Which lines in the rows below contain the word "chart"? Select and copy each of those lines.

(Dataset records)
..........

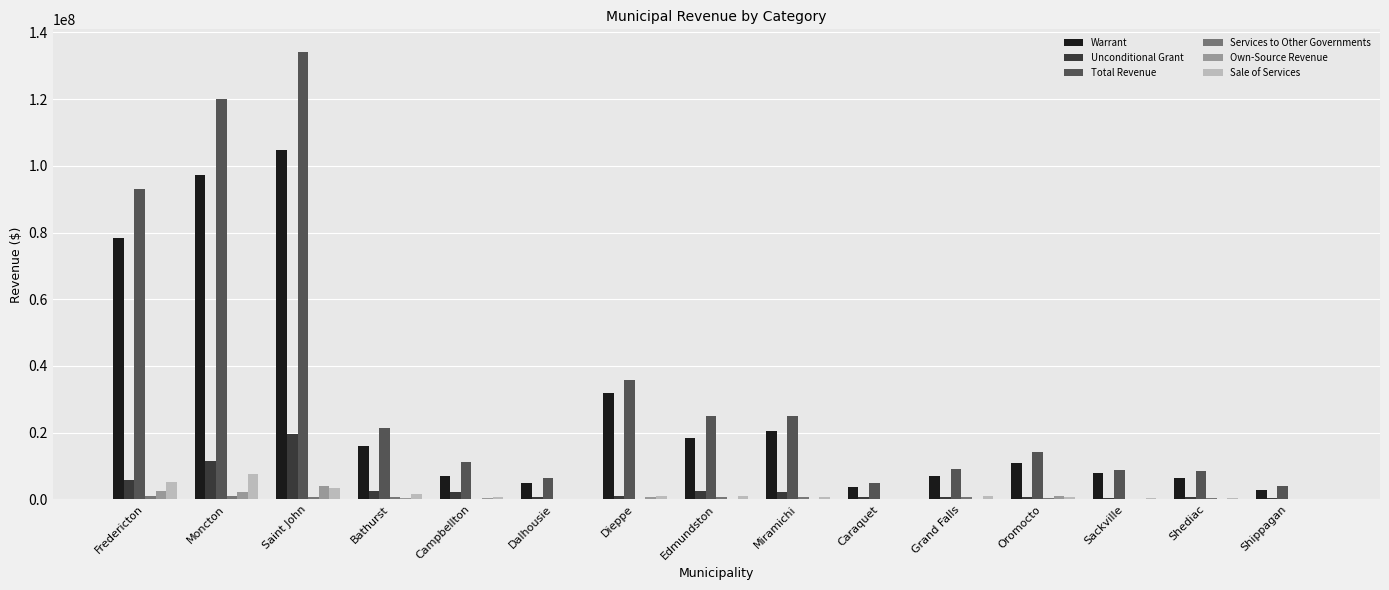

Where is Total Revenue nearest to the value 69052869?

Fredericton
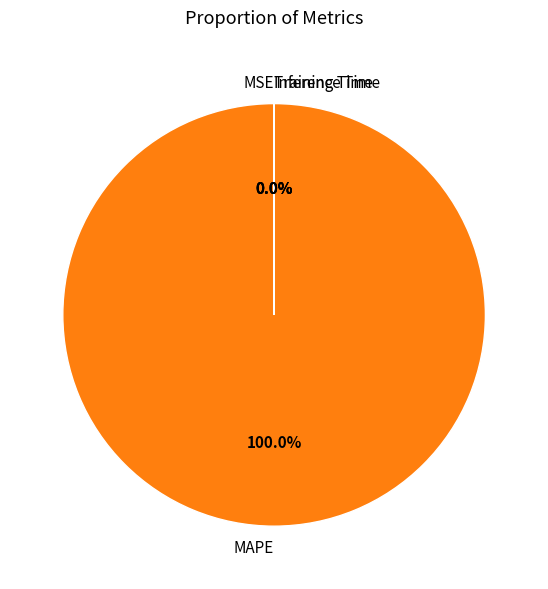

Is there a majority slice in this chart?

Yes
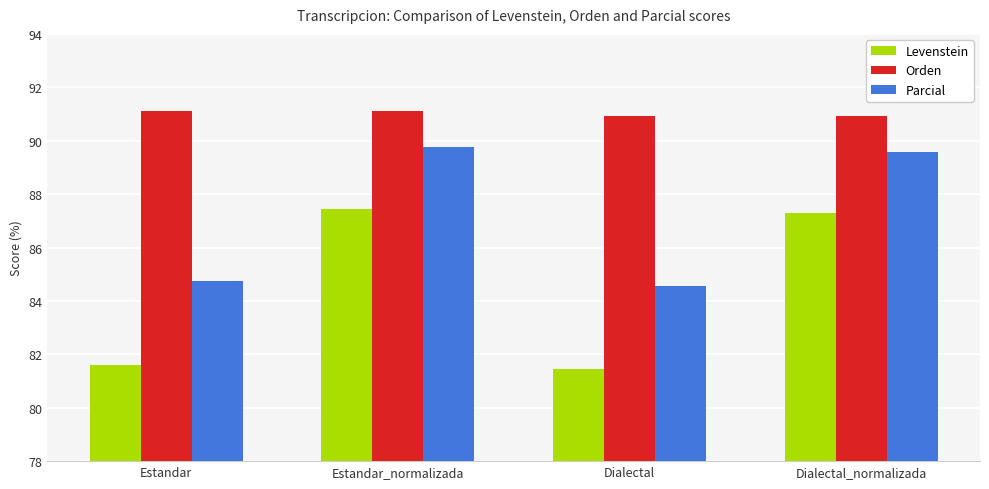

Reading left to right, what are all the values shown in this chart?

Levenstein: 81.6	87.5	81.4	87.3
Orden: 91.1	91.1	90.9	90.9
Parcial: 84.7	89.8	84.6	89.6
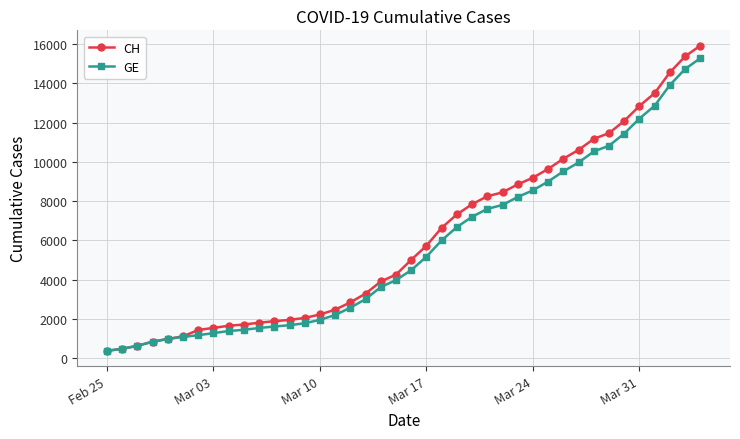

How many lines are shown in the chart?

2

..........

▶ **Result of the task**:
Is there a majority slice in this chart?
Reading left to right, what are all the values shown in this chart?
How many lines are shown in the chart?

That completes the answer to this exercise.